So readers of this blog will already know some of this.  Kindles!  What a lovely idea.  A world of literature on the go, the future of books, an infinity of possibilities, cheap, accessible, reasonably environmental and so on and so forth; what a lovely idea the kindle is.

But!

Columns!  It can’t do friggin’ columns!  And as readers of the Minority Council will now know, columns are really useful!  (For those who haven’t read the Minority Council, that particular notion won’t make much sense until you do… and then it really, really will…)

And now, something else to make me LOATHE kindles so far that emphatic capital letters actually seem like a perfectly rational grammatical norm!  Which is a big thing for me!

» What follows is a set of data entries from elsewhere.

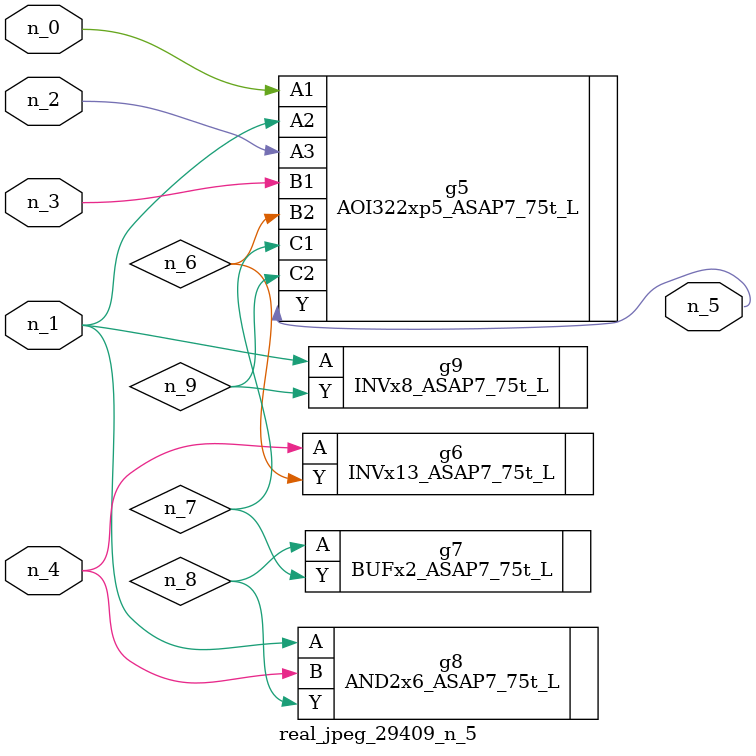
<source format=v>
module real_jpeg_29409_n_5 (n_4, n_0, n_1, n_2, n_3, n_5);

input n_4;
input n_0;
input n_1;
input n_2;
input n_3;

output n_5;

wire n_8;
wire n_6;
wire n_7;
wire n_9;

AOI322xp5_ASAP7_75t_L g5 ( 
.A1(n_0),
.A2(n_1),
.A3(n_2),
.B1(n_3),
.B2(n_6),
.C1(n_7),
.C2(n_9),
.Y(n_5)
);

AND2x6_ASAP7_75t_L g8 ( 
.A(n_1),
.B(n_4),
.Y(n_8)
);

INVx8_ASAP7_75t_L g9 ( 
.A(n_1),
.Y(n_9)
);

INVx13_ASAP7_75t_L g6 ( 
.A(n_4),
.Y(n_6)
);

BUFx2_ASAP7_75t_L g7 ( 
.A(n_8),
.Y(n_7)
);


endmodule
</source>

So my Dad had a kindle.  And the kindle was something bequeathed to my Mum.  It was loaded up with exciting books, all sorts of groovy stuff, and getting it transferred over to my Mum wasn’t actually that hard.  Well, I say that… I needed to create an amazon account for my Mum, and send in a copy of a death certificate to make amazon believe that all was as I said it was, but still…

However, it turns out, that while the kindle itself can be transferred without too much difficulty, the actual books on it, can’t be.  Amazon refuses.  When the owner of the kindle dies, so does the content – including books my Mum was half way through reading.  It’s a notion that just strikes some bitter, literary part of me.  Books are a fantastic gift, and more than that – they are one of the few gifts which we delight in handing down from generation to generation, the sums of our knowledge, an expression of who we were, what we enjoyed, the tales we appreciated and the lives we led.  Is that to cease?  What happens when all our books are online, when there’s no paper whatsoever, and amazon decides to wipe the bookshelves clean of every person who dies?  We live in a society where we by things that don’t exist, summoned into being out of the air… and back into the air, it seems, is where they go at the earliest opportunity, just bits of data with a passcode attached.  Am I the only one who finds this idea utterly, utterly horrific?  Give my family back my father’s books!